Peu d'études comprenaient des interventions avec des technologies émergentes (p. ex., les serious games et la virtual reality) ou avec l'Internet des objets (p. ex., les wearables devices et les smart speakers). Une exception notable a été l'étude d'Albino de Queiroz et collègues (Albino de Queiroz D, André da Costa C, Aparecida Isquierdo Fonseca de Queiroz E, Folchini da Silveira E, da Rosa Righi R. Internet of things in active cancer treatment: a systematic review.
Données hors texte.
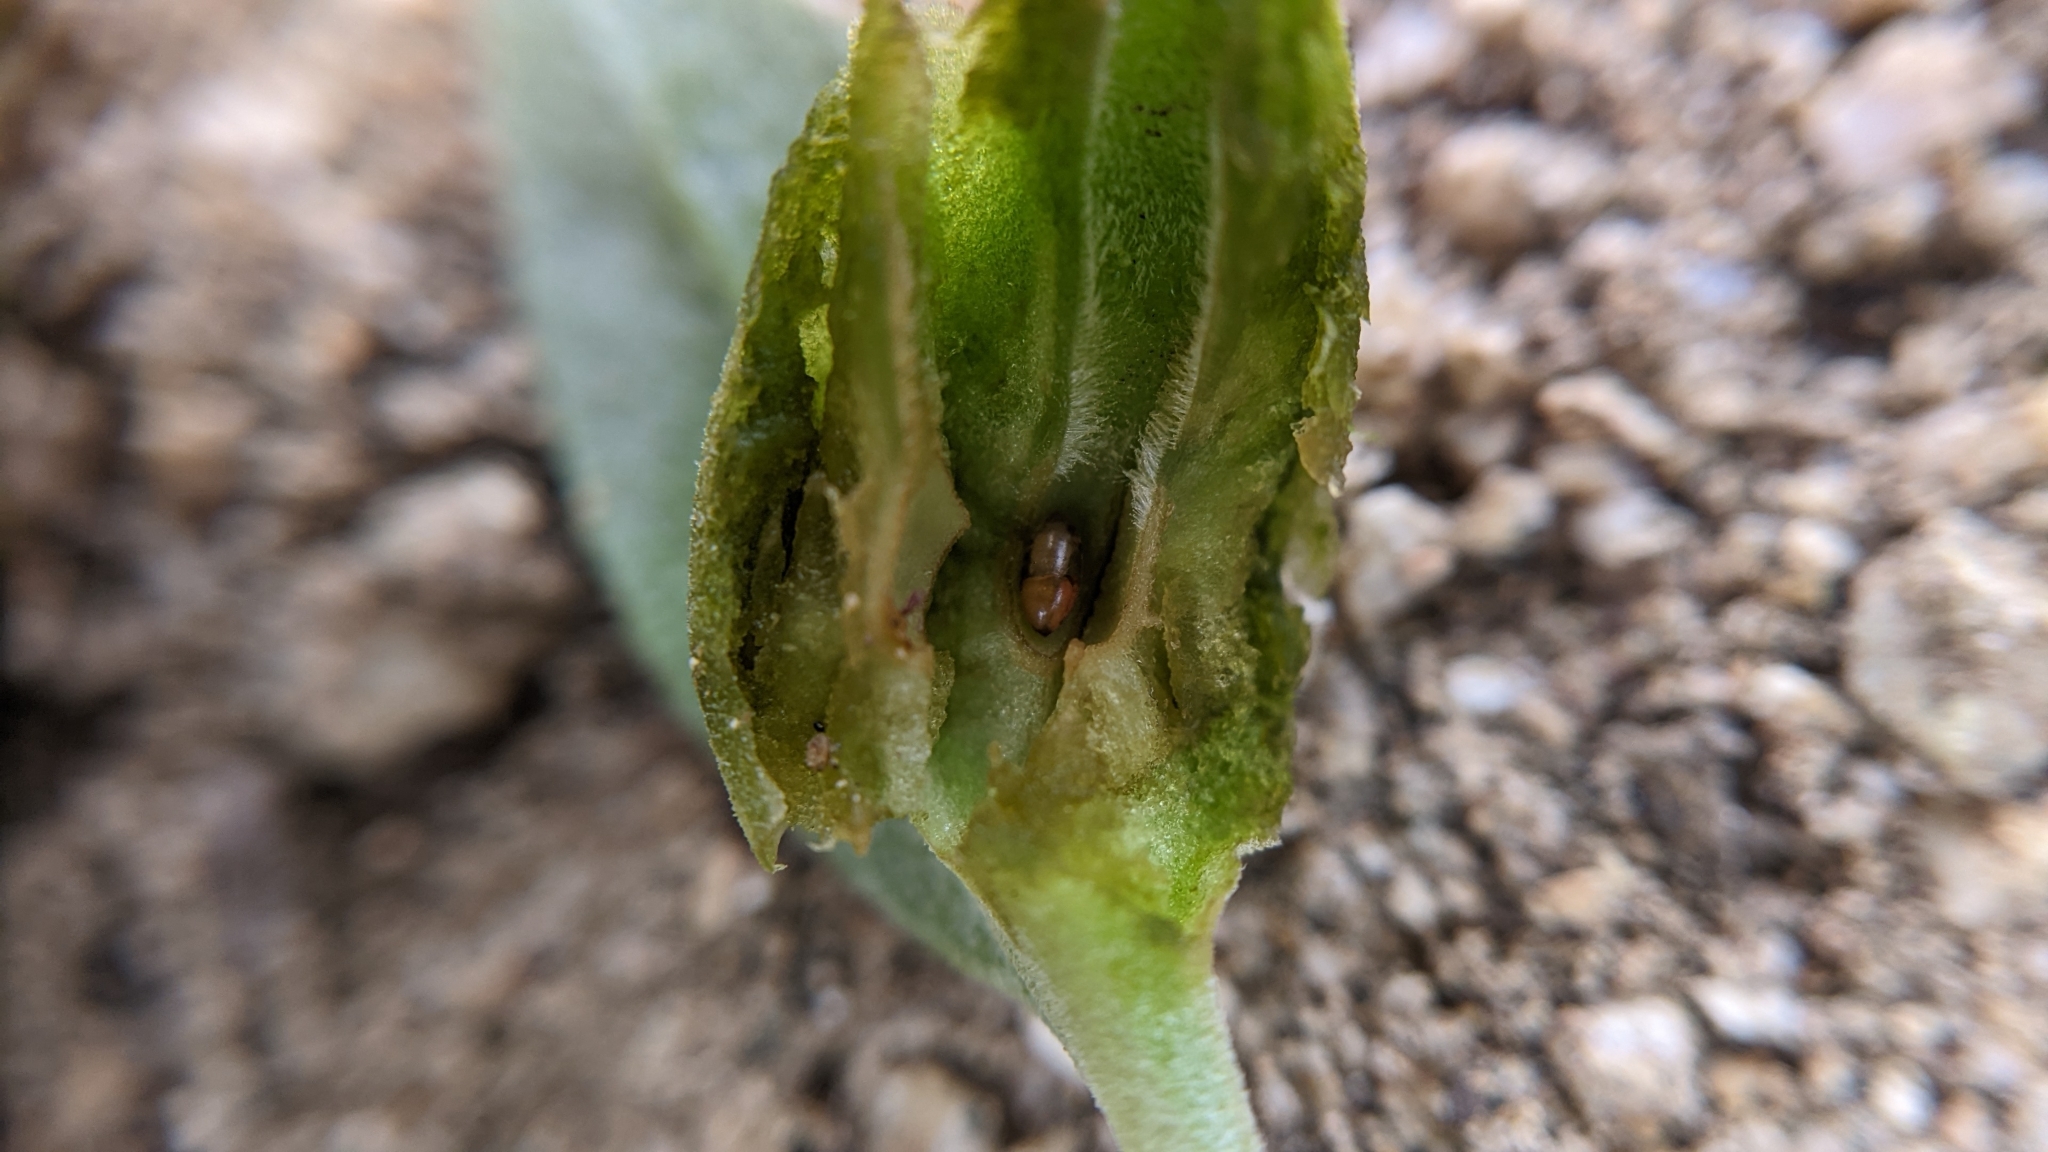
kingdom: Animalia
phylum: Arthropoda
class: Insecta
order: Diptera
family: Cecidomyiidae
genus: Rhopalomyia
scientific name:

J Biomed Inform. 2021;118 [PubMed] [Google Scholar) , qui a décrit de manière exhaustive l'utilité et les résultats de l'usage de l'Internet des objets dans les soins contre le cancer. Compte tenu de l'évolution rapide des technologies de la santé numérique et de la télémédecine, la mise à jour continue de cette littérature sera cruciale pour que ce domaine reste à jour et identifie les nouvelles possibilités d'amélioration des interventions de santé numérique dans les soins délivrés aux patients atteints d'un cancer.


COMMENTAIRES. Cette revue de la littérature médicale consacrée aux applications de la santé numérique et de la télémédecine en oncologie, publiée en mai 2023 dans The Lancet Digit Health et assortie de 165 références, méritait d'être rapportée. Elle est d'une grande exhaustivité lorsqu'on voit le nombre de références. Le lecteur intéressé par le sujet pourra lire in extenso cette revue, le billet n'en donnant que quelques extraits choisis. Tout d'abord, la méthodologie suivie par les auteurs est d'une grande qualité. Ensuite, le champ de la revue est large puisqu'il intègre l'ensemble des solutions numériques distancielles appliquées au parcours de santé et de soins des patients souffrant d'un cancer. Enfin, les auteurs mettent en évidence dans la discussion certaines lacunes qui ouvrent la porte à de nouvelles études de recherche clinique en oncologie.